The MNA-SF score increased in 65% (13/20) of participants in response to the intervention, resulting in nutrition risk status of: malnourished 10%, at risk of malnutrition 65%, and normal nutrition 25%. Non-significant changes in the GDS (−1 [−3.5, 1.0]), SF-12 mental component (+2.8 ± 12.0), and SF-12 physical component (+5.9 ± 11.1) scores were observed.

This pilot study is the first to report outcomes of, and compliance to (98.6%), a compact, energy-dense ONS using the Med Pass protocol among RAC residents in New Zealand. The high compliance to the 18-week intervention demonstrates its acceptability among RAC residents. A similar intervention in Germany among RAC residents who were malnourished or at risk of malnutrition reported 73% compliance to a 12-week intervention.¹⁵ Although the total volume of ONS in that study matched the current study, it was served as 2×125 mL bottles of ONS (Fortimel Compact, Nutricia) rather than 4 × 60 mL of ONS served in glasses as in the current study. The study also reported that high compliance (≥80%) led to significantly greater weight gains than low compliance (≤30%), highlighting the importance of compliance to promote body weight maintenance and reduce risk of sarcopenia.

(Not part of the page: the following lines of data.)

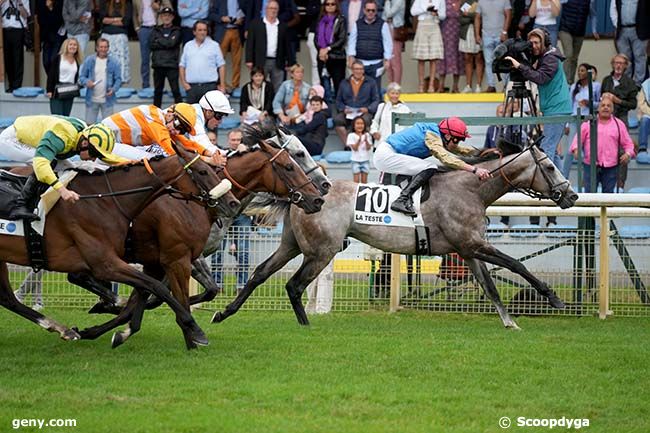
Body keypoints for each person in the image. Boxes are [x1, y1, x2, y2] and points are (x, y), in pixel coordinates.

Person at [0, 116, 127, 221]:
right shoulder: (63, 136)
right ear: (85, 144)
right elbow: (41, 164)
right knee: (49, 163)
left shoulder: (84, 136)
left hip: (35, 136)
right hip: (13, 139)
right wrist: (62, 191)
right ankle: (18, 205)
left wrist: (135, 162)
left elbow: (109, 159)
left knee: (72, 166)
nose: (95, 159)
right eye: (95, 155)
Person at [506, 28, 570, 226]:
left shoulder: (550, 59)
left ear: (544, 43)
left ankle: (553, 187)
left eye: (535, 43)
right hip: (554, 109)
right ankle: (563, 182)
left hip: (557, 109)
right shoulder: (546, 57)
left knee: (548, 149)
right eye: (530, 43)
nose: (532, 46)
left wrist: (520, 66)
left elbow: (541, 78)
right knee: (554, 152)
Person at [373, 117, 491, 216]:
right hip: (387, 155)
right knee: (430, 167)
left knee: (427, 168)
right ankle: (401, 200)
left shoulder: (438, 133)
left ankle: (405, 199)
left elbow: (456, 149)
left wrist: (481, 152)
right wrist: (474, 170)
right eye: (457, 140)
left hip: (389, 154)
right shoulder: (432, 136)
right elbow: (446, 158)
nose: (457, 144)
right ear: (448, 136)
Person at [102, 103, 222, 160]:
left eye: (183, 131)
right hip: (104, 141)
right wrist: (207, 160)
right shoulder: (154, 116)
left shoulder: (164, 123)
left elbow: (186, 143)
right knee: (153, 159)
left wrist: (210, 153)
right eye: (179, 126)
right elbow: (170, 149)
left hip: (116, 143)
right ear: (170, 114)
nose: (177, 132)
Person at [212, 129, 252, 295]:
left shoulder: (249, 161)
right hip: (222, 212)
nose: (235, 142)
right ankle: (216, 284)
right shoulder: (223, 158)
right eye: (233, 139)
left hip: (241, 213)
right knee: (216, 251)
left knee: (243, 250)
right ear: (228, 140)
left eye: (238, 139)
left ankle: (242, 286)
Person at [570, 95, 635, 193]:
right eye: (603, 105)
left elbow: (628, 144)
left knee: (608, 197)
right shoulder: (588, 124)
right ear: (598, 108)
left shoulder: (619, 124)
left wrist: (628, 154)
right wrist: (576, 150)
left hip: (611, 167)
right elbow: (577, 140)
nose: (605, 107)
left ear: (612, 109)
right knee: (590, 197)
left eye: (609, 106)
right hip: (590, 165)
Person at [561, 63, 600, 178]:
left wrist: (589, 103)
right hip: (574, 119)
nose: (580, 73)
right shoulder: (574, 87)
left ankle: (588, 178)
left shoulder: (596, 86)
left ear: (589, 72)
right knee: (569, 150)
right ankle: (564, 177)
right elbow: (569, 105)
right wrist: (567, 123)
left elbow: (600, 104)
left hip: (588, 121)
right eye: (579, 71)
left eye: (583, 71)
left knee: (588, 151)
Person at [245, 0, 290, 92]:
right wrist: (249, 59)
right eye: (271, 8)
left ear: (278, 10)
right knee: (259, 86)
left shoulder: (283, 26)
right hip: (261, 61)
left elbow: (287, 46)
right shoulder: (256, 24)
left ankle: (274, 106)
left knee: (278, 88)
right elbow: (250, 43)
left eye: (275, 9)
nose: (273, 11)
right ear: (266, 9)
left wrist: (289, 61)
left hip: (278, 61)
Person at [347, 0, 393, 92]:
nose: (370, 12)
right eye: (368, 10)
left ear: (376, 11)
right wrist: (351, 57)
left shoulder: (383, 24)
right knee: (359, 90)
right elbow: (352, 41)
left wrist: (387, 59)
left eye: (373, 10)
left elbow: (388, 42)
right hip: (360, 64)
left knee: (375, 90)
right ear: (364, 10)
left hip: (377, 63)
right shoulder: (357, 24)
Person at [334, 60, 380, 147]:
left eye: (360, 69)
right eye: (356, 69)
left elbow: (376, 100)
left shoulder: (371, 82)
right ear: (352, 70)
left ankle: (363, 146)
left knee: (365, 120)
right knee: (337, 120)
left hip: (364, 111)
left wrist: (368, 109)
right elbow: (338, 100)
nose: (358, 71)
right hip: (348, 111)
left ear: (363, 70)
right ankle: (349, 145)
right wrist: (343, 109)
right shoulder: (344, 83)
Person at [179, 20, 227, 104]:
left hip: (209, 87)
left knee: (210, 115)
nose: (202, 32)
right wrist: (184, 83)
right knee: (191, 115)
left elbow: (221, 65)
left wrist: (222, 85)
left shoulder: (214, 45)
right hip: (192, 88)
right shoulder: (188, 46)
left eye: (204, 30)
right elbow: (182, 65)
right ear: (194, 32)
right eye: (200, 30)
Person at [78, 38, 123, 124]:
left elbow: (118, 79)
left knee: (108, 126)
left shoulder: (114, 62)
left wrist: (113, 89)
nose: (103, 49)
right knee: (89, 126)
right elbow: (82, 77)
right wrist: (87, 82)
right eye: (101, 47)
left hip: (108, 99)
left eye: (105, 47)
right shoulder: (89, 60)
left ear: (108, 48)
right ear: (97, 48)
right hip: (91, 99)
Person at [609, 0, 650, 86]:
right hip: (622, 30)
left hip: (639, 30)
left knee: (640, 58)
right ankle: (625, 85)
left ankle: (638, 86)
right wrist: (617, 25)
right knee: (624, 59)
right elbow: (613, 9)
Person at [557, 0, 598, 84]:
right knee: (568, 54)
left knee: (574, 58)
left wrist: (594, 30)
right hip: (565, 29)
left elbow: (593, 15)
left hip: (579, 32)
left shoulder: (590, 1)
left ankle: (570, 82)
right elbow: (556, 6)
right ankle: (565, 81)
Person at [475, 0, 511, 93]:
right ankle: (491, 86)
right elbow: (477, 17)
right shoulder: (481, 1)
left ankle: (506, 85)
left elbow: (508, 15)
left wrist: (504, 31)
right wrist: (477, 34)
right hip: (486, 35)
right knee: (488, 61)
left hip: (500, 35)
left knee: (504, 61)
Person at [314, 0, 348, 100]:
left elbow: (342, 39)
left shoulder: (341, 19)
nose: (329, 6)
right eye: (327, 4)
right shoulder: (320, 19)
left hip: (337, 57)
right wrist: (321, 50)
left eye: (332, 4)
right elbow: (316, 38)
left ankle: (338, 111)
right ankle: (325, 111)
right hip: (322, 57)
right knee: (323, 87)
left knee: (338, 86)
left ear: (336, 6)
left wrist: (327, 49)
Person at [150, 6, 182, 107]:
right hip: (158, 65)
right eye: (164, 15)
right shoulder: (155, 30)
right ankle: (156, 116)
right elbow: (151, 44)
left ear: (172, 17)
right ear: (161, 17)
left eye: (168, 15)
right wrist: (167, 41)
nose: (166, 17)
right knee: (157, 92)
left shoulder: (177, 30)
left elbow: (172, 44)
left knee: (175, 91)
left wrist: (159, 40)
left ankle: (181, 114)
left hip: (171, 65)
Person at [210, 0, 244, 93]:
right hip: (223, 30)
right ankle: (220, 85)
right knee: (219, 60)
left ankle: (235, 85)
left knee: (237, 60)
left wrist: (241, 19)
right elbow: (211, 14)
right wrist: (222, 18)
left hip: (237, 30)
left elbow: (246, 11)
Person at [133, 0, 167, 89]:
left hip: (157, 28)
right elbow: (134, 14)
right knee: (145, 60)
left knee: (159, 59)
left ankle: (158, 86)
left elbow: (170, 9)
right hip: (143, 29)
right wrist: (137, 28)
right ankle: (146, 86)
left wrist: (159, 8)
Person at [601, 54, 640, 128]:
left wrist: (618, 101)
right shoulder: (606, 80)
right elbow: (601, 97)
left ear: (625, 66)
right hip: (606, 114)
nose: (618, 66)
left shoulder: (630, 83)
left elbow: (633, 105)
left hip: (621, 115)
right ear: (612, 64)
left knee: (622, 132)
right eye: (616, 63)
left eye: (621, 63)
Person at [46, 38, 83, 116]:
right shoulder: (58, 58)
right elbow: (51, 75)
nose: (73, 47)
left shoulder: (77, 60)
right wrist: (49, 90)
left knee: (66, 117)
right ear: (66, 46)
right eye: (71, 44)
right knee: (57, 117)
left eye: (75, 45)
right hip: (57, 90)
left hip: (70, 90)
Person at [99, 0, 132, 83]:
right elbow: (102, 20)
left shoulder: (127, 3)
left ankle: (120, 81)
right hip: (106, 35)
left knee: (120, 61)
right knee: (106, 59)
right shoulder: (105, 2)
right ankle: (106, 80)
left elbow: (126, 22)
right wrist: (117, 19)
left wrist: (110, 20)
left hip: (120, 36)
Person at [1, 0, 30, 92]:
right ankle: (10, 85)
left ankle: (17, 86)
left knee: (17, 59)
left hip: (18, 30)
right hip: (4, 30)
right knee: (7, 59)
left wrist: (19, 3)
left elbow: (26, 15)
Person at [370, 81, 411, 147]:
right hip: (382, 142)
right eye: (392, 93)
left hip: (399, 143)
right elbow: (375, 121)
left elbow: (409, 127)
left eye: (397, 93)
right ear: (388, 94)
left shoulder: (405, 109)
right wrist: (374, 131)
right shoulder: (382, 106)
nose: (394, 96)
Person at [437, 0, 463, 93]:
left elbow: (469, 16)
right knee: (443, 58)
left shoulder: (462, 2)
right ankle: (441, 86)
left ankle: (455, 86)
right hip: (445, 33)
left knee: (457, 58)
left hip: (458, 34)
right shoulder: (443, 2)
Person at [36, 0, 66, 79]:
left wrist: (51, 8)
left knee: (54, 60)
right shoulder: (41, 2)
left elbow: (61, 19)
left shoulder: (60, 2)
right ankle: (52, 80)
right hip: (46, 36)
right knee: (46, 62)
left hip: (58, 35)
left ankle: (53, 82)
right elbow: (40, 19)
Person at [459, 0, 483, 93]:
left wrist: (468, 14)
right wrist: (473, 15)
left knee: (478, 58)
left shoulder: (481, 2)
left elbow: (481, 17)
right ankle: (468, 85)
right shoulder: (465, 2)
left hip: (478, 32)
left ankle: (478, 86)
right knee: (467, 58)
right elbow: (461, 19)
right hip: (466, 33)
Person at [383, 0, 406, 85]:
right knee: (388, 59)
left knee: (395, 61)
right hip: (387, 29)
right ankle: (390, 86)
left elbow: (389, 14)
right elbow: (383, 17)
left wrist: (387, 2)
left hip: (396, 31)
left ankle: (396, 86)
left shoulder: (399, 1)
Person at [348, 116, 373, 183]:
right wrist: (359, 140)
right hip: (355, 160)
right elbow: (355, 148)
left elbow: (368, 148)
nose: (360, 125)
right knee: (356, 181)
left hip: (365, 160)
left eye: (362, 124)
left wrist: (366, 140)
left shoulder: (367, 135)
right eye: (358, 124)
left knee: (364, 181)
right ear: (354, 125)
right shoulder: (351, 135)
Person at [638, 77, 650, 153]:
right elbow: (641, 104)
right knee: (644, 120)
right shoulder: (645, 85)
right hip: (647, 112)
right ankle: (642, 147)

BMI is a significant predictor of sarcopenia risk among RAC residents,¹⁶ hence the importance of identifying and treating malnutrition in RAC. Despite non-significant findings (P > 0.05), the current study resulted in improved physical measures over the 18-week intervention. Over half the participants showed improvements in body weight, BMI, fat-free mass, muscle mass, and nutrition risk status. Significant increases in muscle mass following similar ONS interventions have been reported in Taiwan and USA.^17–19 An increase in muscle mass from baseline to post-intervention was the measure nearest to reaching significance and showed a small–medium effect size. This finding suggests, with a larger sample of residents, significance may have been reached and body composition changes could be improved. Nutrition risk (MNA-SF) scores improved by 10%, resulting in fewer participants assessed as malnourished (10%) or at risk of malnutrition (65%), and a resultant one-quarter (25%) of participants returning to normal nutrition risk status.

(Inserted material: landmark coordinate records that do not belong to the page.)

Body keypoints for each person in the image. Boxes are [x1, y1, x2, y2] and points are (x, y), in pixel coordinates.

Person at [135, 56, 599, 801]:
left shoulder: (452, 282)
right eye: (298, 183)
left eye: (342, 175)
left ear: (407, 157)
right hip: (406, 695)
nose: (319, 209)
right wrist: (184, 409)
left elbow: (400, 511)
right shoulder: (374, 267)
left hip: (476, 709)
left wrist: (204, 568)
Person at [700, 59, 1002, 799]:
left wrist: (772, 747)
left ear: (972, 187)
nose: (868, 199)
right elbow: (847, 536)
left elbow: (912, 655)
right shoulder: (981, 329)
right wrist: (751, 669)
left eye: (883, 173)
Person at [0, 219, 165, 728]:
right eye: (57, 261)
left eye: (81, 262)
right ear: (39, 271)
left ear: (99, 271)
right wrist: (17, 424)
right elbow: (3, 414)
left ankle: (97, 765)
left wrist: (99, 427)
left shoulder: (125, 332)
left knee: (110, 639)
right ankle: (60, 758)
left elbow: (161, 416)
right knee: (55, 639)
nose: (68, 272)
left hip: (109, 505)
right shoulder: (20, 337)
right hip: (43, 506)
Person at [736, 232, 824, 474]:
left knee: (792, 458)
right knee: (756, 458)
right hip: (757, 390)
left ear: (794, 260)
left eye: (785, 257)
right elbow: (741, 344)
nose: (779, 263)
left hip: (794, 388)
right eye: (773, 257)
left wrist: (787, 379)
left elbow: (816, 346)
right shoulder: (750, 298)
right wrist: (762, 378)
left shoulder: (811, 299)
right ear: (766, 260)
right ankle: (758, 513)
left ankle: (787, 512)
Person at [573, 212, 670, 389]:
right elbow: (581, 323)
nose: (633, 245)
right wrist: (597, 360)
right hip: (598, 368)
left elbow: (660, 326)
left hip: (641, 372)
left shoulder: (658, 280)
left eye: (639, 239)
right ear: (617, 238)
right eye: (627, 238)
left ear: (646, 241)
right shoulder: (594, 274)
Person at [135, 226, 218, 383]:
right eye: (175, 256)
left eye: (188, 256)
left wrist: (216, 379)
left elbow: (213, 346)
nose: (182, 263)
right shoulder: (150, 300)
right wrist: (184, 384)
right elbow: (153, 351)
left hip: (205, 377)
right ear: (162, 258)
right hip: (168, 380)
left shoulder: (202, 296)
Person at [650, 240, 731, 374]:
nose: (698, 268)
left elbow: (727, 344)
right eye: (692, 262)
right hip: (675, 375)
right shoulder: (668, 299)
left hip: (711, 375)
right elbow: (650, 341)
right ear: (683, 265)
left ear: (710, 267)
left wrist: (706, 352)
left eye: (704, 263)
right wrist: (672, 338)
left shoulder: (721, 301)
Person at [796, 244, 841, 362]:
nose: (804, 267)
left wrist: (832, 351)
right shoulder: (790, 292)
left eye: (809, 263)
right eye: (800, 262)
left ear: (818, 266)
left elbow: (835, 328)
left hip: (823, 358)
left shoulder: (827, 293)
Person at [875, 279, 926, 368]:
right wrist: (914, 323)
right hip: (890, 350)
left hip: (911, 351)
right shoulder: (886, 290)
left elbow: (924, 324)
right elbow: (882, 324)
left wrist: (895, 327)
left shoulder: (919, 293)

This pilot study had several limitations. First, during the final 30 days of the intervention, New Zealand was under COVID-19 lockdown restrictions. As a result, residents were prevented from undertaking usual levels of physical activity and from having visitors. These factors may have adversely affected residents’ appetite, usual dietary intake, and psychological wellbeing. Also, due to COVID-19 restrictions within the RAC facility, we were unable to engage non-intervention residents as a control group. Although small–medium effect sizes were observed, the small sample size did not allow the findings to reach significance. Although the inclusion of cognitively impaired residents reduced the overall response rate to the SF-12 and GDS questionnaires, their inclusion helped to improve the generalisability of the findings.

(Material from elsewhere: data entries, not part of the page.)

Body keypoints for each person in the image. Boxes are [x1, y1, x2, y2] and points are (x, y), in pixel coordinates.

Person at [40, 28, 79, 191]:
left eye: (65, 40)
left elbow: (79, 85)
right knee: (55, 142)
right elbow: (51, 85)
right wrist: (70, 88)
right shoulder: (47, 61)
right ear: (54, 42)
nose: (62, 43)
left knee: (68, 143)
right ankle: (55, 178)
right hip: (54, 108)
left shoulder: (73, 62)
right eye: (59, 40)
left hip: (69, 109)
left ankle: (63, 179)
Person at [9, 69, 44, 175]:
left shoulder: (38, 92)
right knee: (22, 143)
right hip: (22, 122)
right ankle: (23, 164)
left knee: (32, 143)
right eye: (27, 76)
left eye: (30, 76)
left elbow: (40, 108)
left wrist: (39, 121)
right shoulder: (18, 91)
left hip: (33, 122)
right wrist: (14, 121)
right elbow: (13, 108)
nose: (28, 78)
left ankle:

Overall, we observed an improvement in participant nutrition risk status, body weight, and muscle mass. Providing a nutrient and energy-dense ONS using the Med Pass protocol may be an effective method to improve nutrition risk status in RAC residents and warrants further investigation among a larger sample.

The data that support this study will be shared upon reasonable request to the corresponding author.

The authors declare no conflicts of interest.

This research was supported by a product grant from Nutricia.